The nature of reform is about moving away from how things are done, therefore, reforms by definition upset people. They would not be reforms otherwise. If it was easy and effortless, it would have been done a long time ago.

It is like saying white landowners were pleased by the redistribution of their plantation lands to their former slaves during America’s post-civil war reconstruction period. That they thought aloud: “How splendid, why did we not think of that before?” And walked on with peace in their hearts.

Of course, to clarify matters, reform cannot just be confrontational, just for shock value. It has to be planned, managed and done in stages that the bitter pill can be swallowed over time, and the need to shock does not overwhelm the actual need to see the process through. To its functional end.

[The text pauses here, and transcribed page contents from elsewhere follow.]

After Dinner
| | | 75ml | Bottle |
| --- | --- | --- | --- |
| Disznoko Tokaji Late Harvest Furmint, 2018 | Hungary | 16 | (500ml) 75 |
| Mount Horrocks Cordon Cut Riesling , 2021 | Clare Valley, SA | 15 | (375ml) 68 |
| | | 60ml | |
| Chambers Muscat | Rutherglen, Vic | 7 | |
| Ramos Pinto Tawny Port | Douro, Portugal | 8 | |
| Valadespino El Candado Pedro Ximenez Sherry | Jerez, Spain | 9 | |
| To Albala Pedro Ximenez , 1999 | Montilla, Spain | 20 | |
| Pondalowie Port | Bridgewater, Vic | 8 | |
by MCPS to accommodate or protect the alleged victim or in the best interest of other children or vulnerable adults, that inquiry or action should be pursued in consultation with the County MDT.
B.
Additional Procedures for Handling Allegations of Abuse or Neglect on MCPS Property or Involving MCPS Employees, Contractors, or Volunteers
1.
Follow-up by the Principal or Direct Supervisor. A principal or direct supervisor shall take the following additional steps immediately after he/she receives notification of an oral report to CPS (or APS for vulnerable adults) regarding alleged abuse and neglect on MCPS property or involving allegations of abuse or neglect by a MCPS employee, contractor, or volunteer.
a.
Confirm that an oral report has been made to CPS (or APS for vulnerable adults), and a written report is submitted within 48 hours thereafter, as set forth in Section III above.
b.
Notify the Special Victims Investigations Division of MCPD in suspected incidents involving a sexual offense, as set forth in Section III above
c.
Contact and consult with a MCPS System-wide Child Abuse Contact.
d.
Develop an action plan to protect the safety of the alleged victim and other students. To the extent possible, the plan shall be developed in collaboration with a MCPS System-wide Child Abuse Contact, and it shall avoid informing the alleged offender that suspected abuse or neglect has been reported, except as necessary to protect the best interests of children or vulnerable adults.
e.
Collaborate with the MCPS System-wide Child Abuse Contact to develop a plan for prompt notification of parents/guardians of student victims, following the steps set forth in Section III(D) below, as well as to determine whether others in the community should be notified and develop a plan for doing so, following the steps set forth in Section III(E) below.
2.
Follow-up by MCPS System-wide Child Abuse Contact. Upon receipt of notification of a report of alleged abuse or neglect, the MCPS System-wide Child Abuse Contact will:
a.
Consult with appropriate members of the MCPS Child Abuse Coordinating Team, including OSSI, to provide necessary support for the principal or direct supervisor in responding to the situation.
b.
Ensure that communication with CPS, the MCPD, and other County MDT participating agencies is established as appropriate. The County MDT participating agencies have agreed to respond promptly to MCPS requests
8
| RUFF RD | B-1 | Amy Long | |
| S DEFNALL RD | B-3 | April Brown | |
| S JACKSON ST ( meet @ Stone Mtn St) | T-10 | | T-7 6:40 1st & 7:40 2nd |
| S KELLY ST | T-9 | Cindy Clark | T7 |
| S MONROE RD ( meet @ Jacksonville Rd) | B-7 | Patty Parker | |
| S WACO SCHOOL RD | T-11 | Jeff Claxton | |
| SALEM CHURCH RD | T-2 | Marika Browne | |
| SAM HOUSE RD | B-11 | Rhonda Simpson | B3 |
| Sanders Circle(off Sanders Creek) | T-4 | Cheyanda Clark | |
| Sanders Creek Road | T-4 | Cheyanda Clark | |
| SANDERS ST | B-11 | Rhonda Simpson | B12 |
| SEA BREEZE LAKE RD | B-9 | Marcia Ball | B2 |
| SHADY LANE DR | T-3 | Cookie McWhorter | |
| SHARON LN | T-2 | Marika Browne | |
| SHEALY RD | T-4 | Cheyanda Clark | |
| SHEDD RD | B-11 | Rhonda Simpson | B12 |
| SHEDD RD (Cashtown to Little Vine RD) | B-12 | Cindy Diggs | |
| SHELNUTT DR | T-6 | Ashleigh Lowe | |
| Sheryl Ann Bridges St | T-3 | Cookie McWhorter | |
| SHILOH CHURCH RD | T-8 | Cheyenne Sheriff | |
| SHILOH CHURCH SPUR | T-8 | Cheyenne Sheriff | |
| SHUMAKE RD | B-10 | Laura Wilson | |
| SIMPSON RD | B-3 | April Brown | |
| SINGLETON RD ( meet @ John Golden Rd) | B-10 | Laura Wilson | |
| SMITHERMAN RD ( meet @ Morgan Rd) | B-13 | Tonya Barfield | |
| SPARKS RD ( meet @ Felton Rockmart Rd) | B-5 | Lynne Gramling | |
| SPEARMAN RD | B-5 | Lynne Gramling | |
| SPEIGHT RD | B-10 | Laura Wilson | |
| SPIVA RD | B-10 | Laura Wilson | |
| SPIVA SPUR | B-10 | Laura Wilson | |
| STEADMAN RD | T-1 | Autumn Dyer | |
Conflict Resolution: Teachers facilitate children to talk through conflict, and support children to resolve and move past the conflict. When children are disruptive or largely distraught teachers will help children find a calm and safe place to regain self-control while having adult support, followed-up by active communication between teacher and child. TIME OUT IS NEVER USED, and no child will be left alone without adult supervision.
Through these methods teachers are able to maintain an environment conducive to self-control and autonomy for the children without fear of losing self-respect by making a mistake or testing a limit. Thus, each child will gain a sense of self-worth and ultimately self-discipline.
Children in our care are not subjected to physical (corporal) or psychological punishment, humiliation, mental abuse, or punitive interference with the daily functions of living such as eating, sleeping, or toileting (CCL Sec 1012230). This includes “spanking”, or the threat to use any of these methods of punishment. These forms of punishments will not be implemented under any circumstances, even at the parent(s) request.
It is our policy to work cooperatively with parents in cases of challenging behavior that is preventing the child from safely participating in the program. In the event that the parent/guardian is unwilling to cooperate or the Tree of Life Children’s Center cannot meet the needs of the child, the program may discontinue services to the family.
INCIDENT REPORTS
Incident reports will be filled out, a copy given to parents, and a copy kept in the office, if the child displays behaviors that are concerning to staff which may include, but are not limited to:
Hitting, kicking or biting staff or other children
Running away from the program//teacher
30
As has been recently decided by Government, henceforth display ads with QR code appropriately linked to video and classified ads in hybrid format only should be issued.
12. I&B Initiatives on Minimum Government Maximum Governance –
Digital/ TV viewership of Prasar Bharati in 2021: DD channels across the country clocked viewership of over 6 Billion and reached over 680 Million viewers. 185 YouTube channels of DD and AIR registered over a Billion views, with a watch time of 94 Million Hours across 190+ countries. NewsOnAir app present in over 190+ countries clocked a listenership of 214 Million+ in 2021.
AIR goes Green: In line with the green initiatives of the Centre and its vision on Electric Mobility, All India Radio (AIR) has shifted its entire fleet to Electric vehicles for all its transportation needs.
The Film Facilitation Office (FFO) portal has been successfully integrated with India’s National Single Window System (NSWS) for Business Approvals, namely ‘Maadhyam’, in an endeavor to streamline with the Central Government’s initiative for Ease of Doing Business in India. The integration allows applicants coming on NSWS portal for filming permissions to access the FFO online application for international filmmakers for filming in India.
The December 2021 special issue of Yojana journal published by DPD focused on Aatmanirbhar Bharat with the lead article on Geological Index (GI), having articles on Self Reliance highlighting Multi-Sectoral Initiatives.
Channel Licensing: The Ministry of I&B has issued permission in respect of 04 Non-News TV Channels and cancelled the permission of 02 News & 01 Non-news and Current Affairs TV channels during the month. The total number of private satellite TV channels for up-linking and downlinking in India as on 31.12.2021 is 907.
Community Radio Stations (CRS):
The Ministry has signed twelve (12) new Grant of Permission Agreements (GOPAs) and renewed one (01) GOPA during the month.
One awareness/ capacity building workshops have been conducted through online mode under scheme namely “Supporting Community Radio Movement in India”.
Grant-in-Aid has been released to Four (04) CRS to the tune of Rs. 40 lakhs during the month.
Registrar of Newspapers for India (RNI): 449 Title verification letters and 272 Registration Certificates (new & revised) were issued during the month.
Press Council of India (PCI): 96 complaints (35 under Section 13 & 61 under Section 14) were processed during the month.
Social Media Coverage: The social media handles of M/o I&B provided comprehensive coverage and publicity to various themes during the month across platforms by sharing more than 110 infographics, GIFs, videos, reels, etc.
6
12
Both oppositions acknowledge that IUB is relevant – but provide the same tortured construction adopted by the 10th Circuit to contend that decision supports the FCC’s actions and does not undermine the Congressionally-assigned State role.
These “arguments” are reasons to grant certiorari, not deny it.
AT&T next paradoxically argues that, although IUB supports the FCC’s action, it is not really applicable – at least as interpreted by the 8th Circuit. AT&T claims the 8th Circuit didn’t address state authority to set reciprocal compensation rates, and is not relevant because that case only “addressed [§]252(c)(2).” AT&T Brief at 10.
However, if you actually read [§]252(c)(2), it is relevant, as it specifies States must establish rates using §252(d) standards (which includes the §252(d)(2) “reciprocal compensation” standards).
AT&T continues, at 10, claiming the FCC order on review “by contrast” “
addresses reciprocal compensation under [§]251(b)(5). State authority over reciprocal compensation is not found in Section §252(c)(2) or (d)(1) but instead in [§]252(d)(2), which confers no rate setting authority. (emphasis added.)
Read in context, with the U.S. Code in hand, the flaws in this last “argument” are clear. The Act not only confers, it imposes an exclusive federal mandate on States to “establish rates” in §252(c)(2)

A reform is successful when a generation later, looking back, most people would be of the consensus that it was the right thing to do.

But as they say, this is Malaysia (TIM, my friend).

Rather than slog to an equitable and progressive proposal, the young men in the nice conference room have to stay true to type; promise what they can afford to give (free coffee nuts, anybody?), and set out to manage perception (language, terminology, public relations blitz, media overdrive, etc).

Between the excitement of giving stuff and the streams of consultant speaks drowsing them to new heights, they feel a sense of national service — before they head off for the buffet lunch at the five-star hotel. 

They reckoned since people were upset about the old laws, giving them new laws will ease the pressure on government. So let’s have a slew of new laws, and repeal the old ones.

But hold on to your seats, they want the new laws to do exactly what the old law did, perhaps a bit more if possible. No point enacting laws that don’t help your side stay in power, is there?

They are perplexed that people are upset despite them being given new laws with new names. Didn’t Abdullah Ahmad Badawi end corruption with a single mighty swing of turning the Anti-Corruption Agency to the Malaysian Anti-Corruption Commission?

Malaysians are just not grateful, they’d sigh.